De: Morgan Simon. Com Valeria Bruni Tedeschi, Félix Lefebvre e Lubna Azabal. Comédia / Romance / Drama, Bélgica / França, 2024, 97 minutos.
Uma simpática comédia dramática sobre as complexidades da relação mãe e filho e que parece nos lembrar o tempo todo da importância de viver a própria vida - e não a dos outros. E, de como isso pode ser decisivo para um ambiente doméstico mais pacífico. Sim, parece papinho meio de coach, mas o caso é que no carismático Entre Nós, o Amor (Une Vie Rêvée), que acaba de estrear na Reserva Imovision, a vida da protagonista Nicole (Valeria Bruni Tedeschi) só dá um giro de 180 graus depois que seu filho sai de casa, após uma briga feia. Aliás, por briga feia, leia-se uma discussão forte em que verdades duras vêm à tona e ressentimentos emergem em uma velocidade galopante. "Tenho vergonha de você quando estou com meus amigos. Queria que você não existisse, você é um ser velho e grotesco morrendo um pouco a cada dia", verbaliza o jovem Sérgio (Felix Lefebvre), contra a sua genitora, do alto de seus 19 anos.
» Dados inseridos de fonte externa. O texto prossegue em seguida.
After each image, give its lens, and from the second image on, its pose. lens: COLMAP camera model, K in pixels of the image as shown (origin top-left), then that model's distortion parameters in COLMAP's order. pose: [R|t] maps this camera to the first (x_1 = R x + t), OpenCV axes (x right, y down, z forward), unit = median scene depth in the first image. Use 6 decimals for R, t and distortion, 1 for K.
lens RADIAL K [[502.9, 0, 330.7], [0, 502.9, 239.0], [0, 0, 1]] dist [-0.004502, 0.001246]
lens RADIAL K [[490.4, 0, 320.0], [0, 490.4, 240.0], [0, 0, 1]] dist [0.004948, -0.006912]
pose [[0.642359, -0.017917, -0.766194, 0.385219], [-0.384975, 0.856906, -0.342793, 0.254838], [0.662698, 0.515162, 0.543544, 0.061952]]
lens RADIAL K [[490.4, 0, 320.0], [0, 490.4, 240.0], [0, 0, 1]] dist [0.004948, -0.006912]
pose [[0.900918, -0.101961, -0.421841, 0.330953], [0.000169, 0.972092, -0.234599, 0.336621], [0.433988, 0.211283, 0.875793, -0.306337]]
E, não sejamos hipócritas, né galera, todo mundo que já brigou feio com os próprios pais sabe que a quantidade de palavras agressivas por metro quadrado costuma verter sem muito espaço pra reflexão, pra racionalidade. É horrível, mas meio que parte da vida, como lembra a afável Norah (Lubna Azabal), dona de um boteco da vizinhança frequentado por imigrantes que passam os dias fumando narguilé e observando o movimento. É Norah que se aproxima de Nicole quando esta parece estar na pior para lhe oferecer um café, um cigarro, um abraço, um beijo, um... algo a mais. "Na idade deles você também não estava de saco cheio dos seus pais?", questiona amistosamente à protagonista. Que chora, mas também passa a olhar para o outro lado diante da atenção quase desmedida da afetuosa Norah. Em meio as divagações, Nicole afirma não ter nada a oferecer. Ao que recebe como resposta um "a felicidade não é questão de dinheiro".
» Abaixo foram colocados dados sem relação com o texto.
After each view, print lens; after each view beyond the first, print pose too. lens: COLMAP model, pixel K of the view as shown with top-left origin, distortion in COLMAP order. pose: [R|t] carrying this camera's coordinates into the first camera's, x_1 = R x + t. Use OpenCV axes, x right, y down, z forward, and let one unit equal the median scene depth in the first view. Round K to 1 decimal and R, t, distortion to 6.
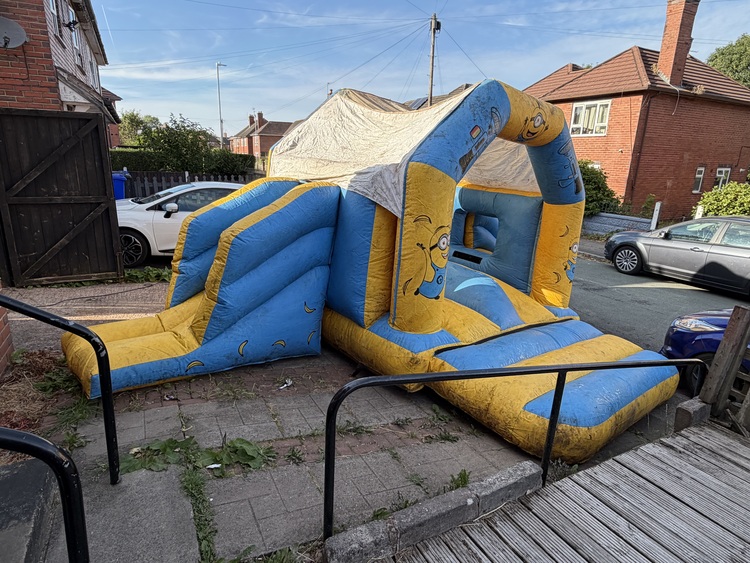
lens RADIAL K [[444.2, 0, 371.6], [0, 444.2, 279.0], [0, 0, 1]] dist [0.004042, -0.001444]
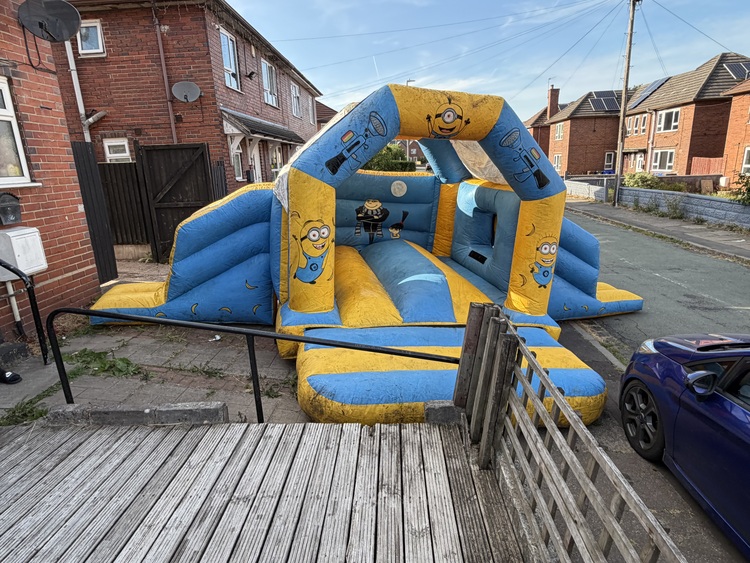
lens RADIAL K [[444.2, 0, 370.8], [0, 444.2, 281.8], [0, 0, 1]] dist [0.004042, -0.001444]
pose [[0.866200, 0.069659, -0.494819, 0.788134], [-0.071653, 0.997317, 0.014969, 0.011433], [0.494534, 0.022489, 0.868867, 0.061938]]
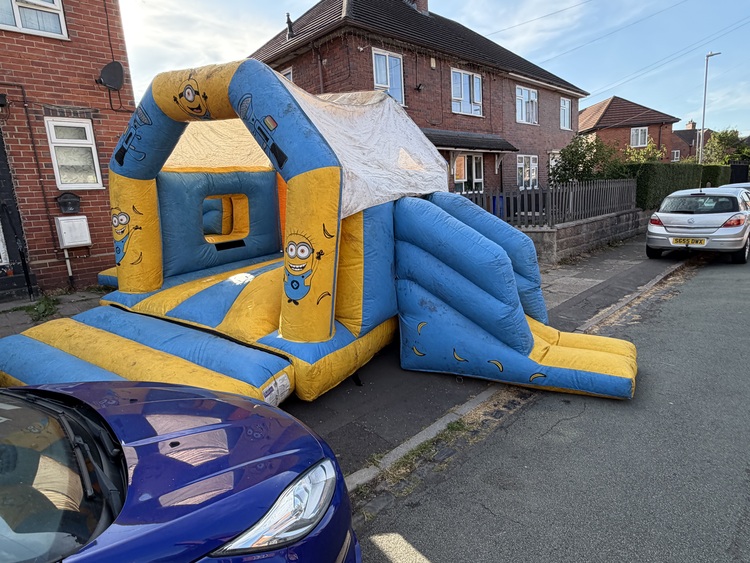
lens RADIAL K [[444.2, 0, 370.3], [0, 444.2, 282.8], [0, 0, 1]] dist [0.004042, -0.001444]
pose [[0.293879, 0.121552, -0.948082, 1.470493], [-0.180690, 0.981062, 0.069771, -0.117428], [0.938609, 0.150804, 0.310277, 1.194853]]
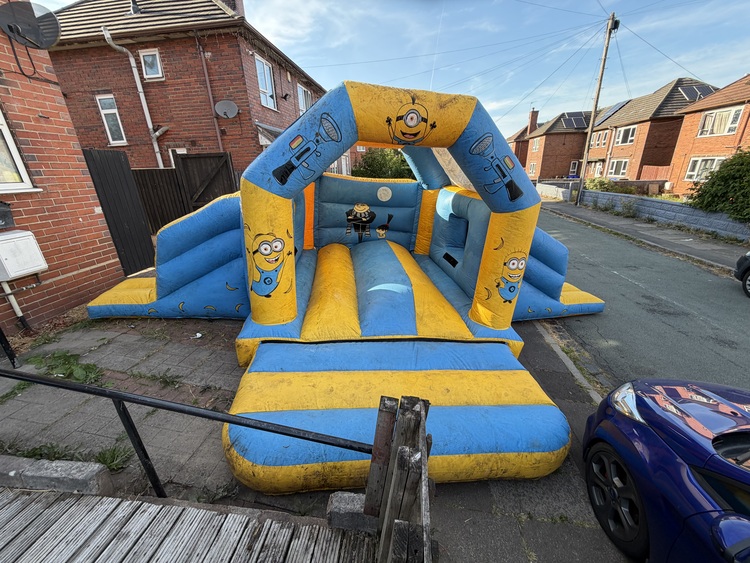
lens RADIAL K [[299.8, 0, 371.7], [0, 299.8, 281.8], [0, 0, 1]] dist [-0.000924, 0.000021]
pose [[0.823975, 0.147323, -0.547139, 0.727926], [-0.095822, 0.987930, 0.121706, -0.105723], [0.558465, -0.047854, 0.828147, 0.471177]]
Sim, pode parecer utópico ignorar a parte financeira em favor do amor, mas parte dos motivos da grande briga entre Nicole e Sérgio é que ela tá completamente ferrada do ponto de vista de grana. Desempregada e endividada, ela tem se empenhado em conseguir um novo trabalho - recebendo negativas excêntricas de entrevistadores, como no instante em que seu currículo é negado por ela simplesmente morar longe do local ("isso pode fazer com que você se atrase"). Após ter sua conta no banco encerrada justamente por causa das dívidas, ela resolve tomar uma decisão drástica para não deixar seu filho na pior: oferecer o seu corpo para a ciência, após a sua morte. O que impediria Sérgio de não apenas herdar o problema financeiro da mãe, mas também evitar uma despesa de cinco mil euros que seriam necessários para o enterro. Um gesto de amor que é mal interpretado pelo rapaz. Que se revolta. E sai de casa.
Tudo soa bastante simples e é. Não é que não haja uma reflexão um pouco maior sobre questões políticas da França - há sequências de Macron na TV verbalizando as conquistas econômicas de seu País, enquanto alguns setores ainda sofrem pela falta do básico. A xenofobia que parece rondar os cantos também surge, aqui e ali, salpicada em instantes meio aleatórios, mas que servem como parte do conjunto, afinal de contas os problemas domésticos nunca surgem desconectados de dificuldades sociais mais amplas. "Essa não é a sua casa pra você me tratar assim", argumenta Nicole a um senegalês que a confronta no boteco, após uma cena mais quente entre ela e Norah. É o suficiente para que o mal entendido quase escale para uma crise geral envolvendo os refugiados. Só que nesse caso bastante específico o que comove mesmo é a relação doméstica de mãe e filho. "Só quero saber se você está bem e se vem jantar", pergunta uma sofrida e chorosa mãe após a horrível discussão. É família sendo família. É carinho seguido de pancada. É celebração que se alterna com a dor. É real e intenso. O que faz valer.